Risikomindernde Wirkung der zukünftigen Überschussbeteiligung

Die zukünftige Überschussbeteiligung kann einen wichtigen Einfluss auf das Risikokapital eines Versicherungsunternehmens haben. Sie ist der Höhe nach nicht garantiert und kann so in einer Stressbetrachtung unter Beachtung der rechtlichen Mindestanforderungen zum Verlustausgleich herangezogen werden. Daraus erklärt sich ihre risikomindernde Wirkung für die szenariobasierten Berechnungen der Kapitalanforderungen.

Nach Art. 206 SII DV haben die szenariobasierten Berechnungen die Auswirkung des Szenarios auf die in den versicherungstechnischen Rückstellungen enthaltene künftige Überschussbeteiligung zu berücksichtigen. Dazu gehören neben dem Marktrisikomodul auch das Gegenparteiausfallrisikomodul, die versicherungstechnischen Risikomodule, die auf (vergleichbarer versicherungstechnischer) Basis der Lebensversicherung betrieben werden sowie das Krankenversicherungskatastrophenrisiko.

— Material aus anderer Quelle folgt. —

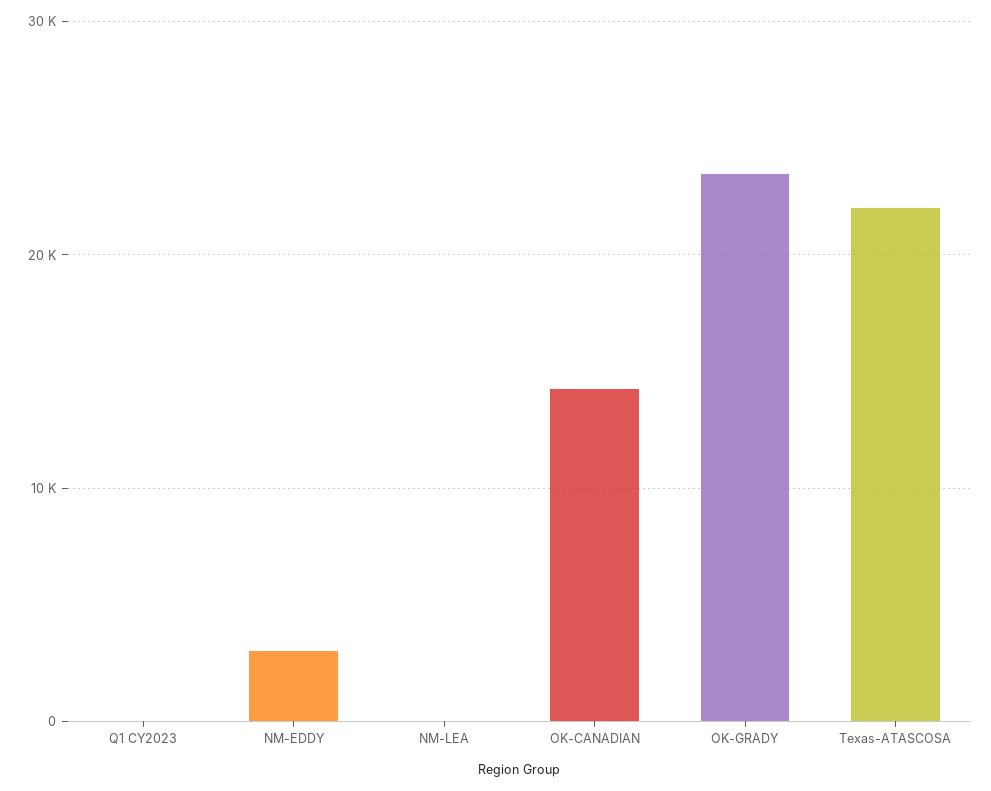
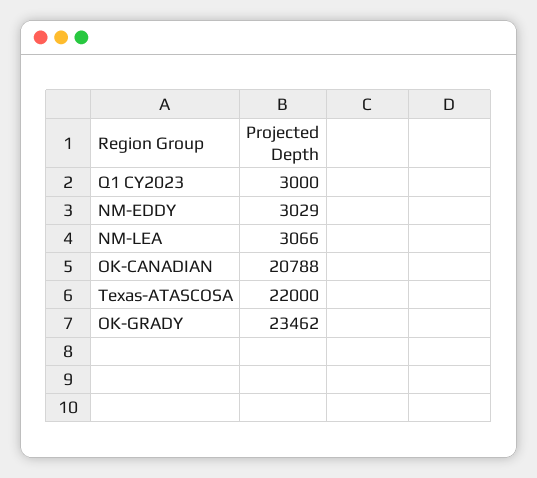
Q1 CY2023: 0 -> 3000
NM-LEA: 0 -> 3066
OK-CANADIAN: 14000 -> 20788

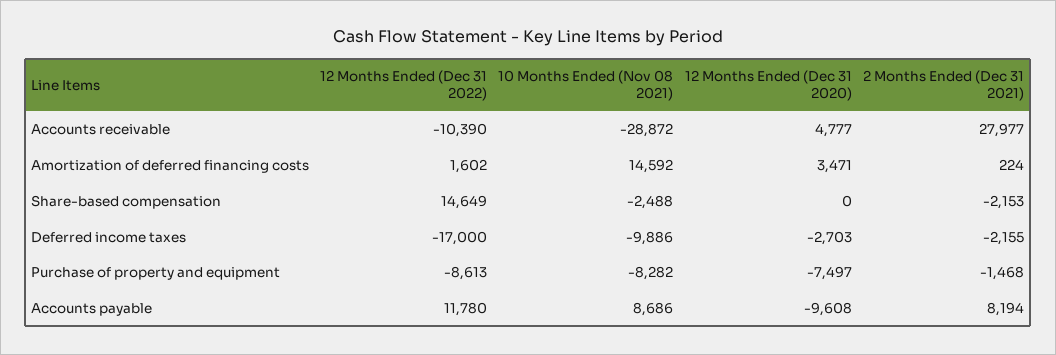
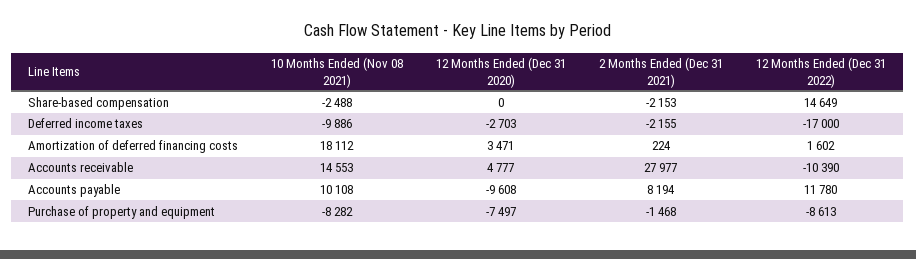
10 Months Ended (Nov 08 2021), Accounts receivable: -28872 -> 14553
10 Months Ended (Nov 08 2021), Amortization of deferred financing costs: 14592 -> 18112
10 Months Ended (Nov 08 2021), Accounts payable: 8686 -> 10108

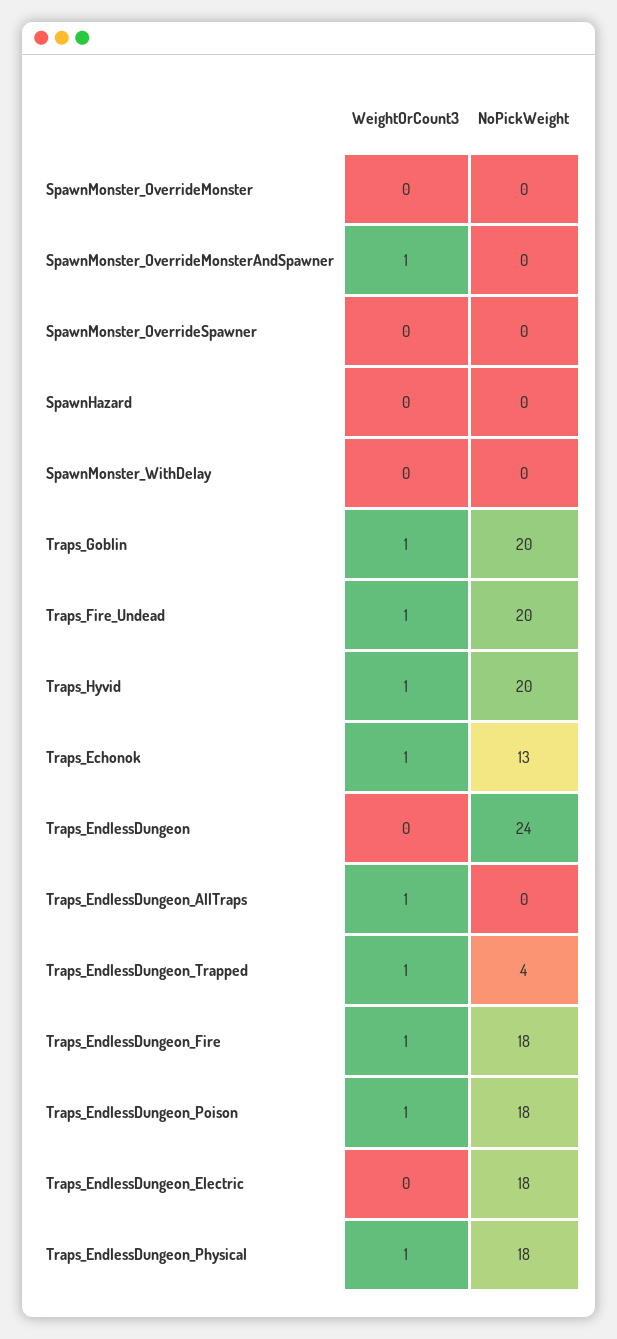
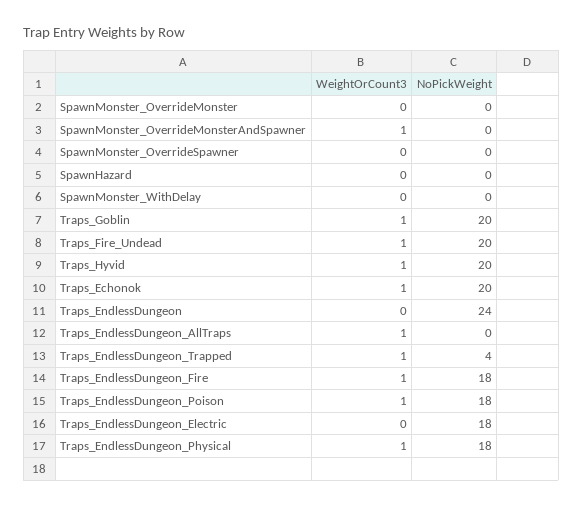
NoPickWeight, Traps_Echonok: 13 -> 20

Dabei soll geprüft werden, ob und in welcher Höhe das Versicherungsunternehmen im Falle eines Schocks seine Managementregeln zur Allokation der zukünftigen Überschussbeteiligung gegenüber dem Normalszenario anpassen würde und sich dadurch eine Verlustausgleichsfähigkeit der versicherungstechnischen Rückstellungen ("loss absorbing capacity of technical provisions") ergeben würde.

Unter Umständen ist es einem Versicherungsunternehmen nämlich möglich, Teile der in früheren Jahren für die Überschussbeteiligung zurückgelegten Erträge aus der nicht gebundenen RfB zurückzuholen und zur Verlustdeckung zu verwenden. Dadurch lassen sich im Schockszenario die aus den Risiken resultierenden Kapitalanforderungen reduzieren.

Module, in denen die risikomindernde Wirkung der ZÜB berücksichtigt werden muss

Abbildung 1: Module, in denen die risikomindernde Wirkung der ZÜB berücksichtigt werden muss

Berechnung des risikomindernden Effekts

Das konkrete Potential für die Risikoreduktion kann durch die Berechnung des Solvenzkapitalbedarfs unter zwei verschiedenen Annahmen ermittelt werden:

  1. Das Stressszenario tritt ein, die Annahmen zur zukünftigen Überschussbeteiligung bleiben die des Best Estimate Szenarios. Das Ergebnis ist das „gross capital requirement“ des entsprechenden Risikomoduls.
  2. Das Stressszenario tritt ein, die Annahmen zur zukünftigen Überschussbeteiligung werden über entsprechende Managementregeln an die veränderte Situation angepasst. Es ergibt sich das „net capital requirement“.

Szenariobasierter Berechnungsansatz am Beispiel des Sterblichkeitsrisikos

Abbildung 2: Szenariobasierter Berechnungsansatz am Beispiel des Sterblichkeitsrisikos

Beide Berechnungspfade werden unabhängig voneinander anhand der vorgegebenen Logik des Standardmodells bis zum Gesamt-BSCR und Gesamt-nBSCR aggregiert und die Differenz aus den beiden Gesamtkapitalanforderungen berechnet. Die Anpassung für die Verlustausgleichsfähigkeit der versicherungstechnischen Rückstellungen errechnet sich nach Art. 206 SII DV anschließend als

AdjTP = - max( min(BSCRnBSCR; FDB); 0)

wobei

  • BSCR – Basissolvenzkapitalanforderung
  • nBSCR – Netto-Basissolvenzkapitalanforderung
  • FDB – Gesamtwert der zukünftigen Überschussbeteiligungen

Hintergrundinformationen

Der vorliegende Beitrag basiert auf der folgenden Quelle:

  1. Versicherungsaufsichtsgesetz (VAG).
  2. Richtlinie 2009/138/EG des Europäischen Parlaments und des Rates vom 25. November 2009 betreffend die Aufnahme und Ausübung der Versicherungs- und der Rückversicherungstätigkeit (Solvabilität II) (SII RL).
  3. Delegierte Verordnung (EU) 2015/35 der Kommission vom 10. Oktober 2014 zur Ergänzung der Richtlinie 2009/138/EG des Europäischen Parlaments und des Rates vom 25. November 2009 betreffend die Aufnahme und Ausübung der Versicherungs- und der Rückversicherungstätigkeit (Solvabilität II) (SII DV).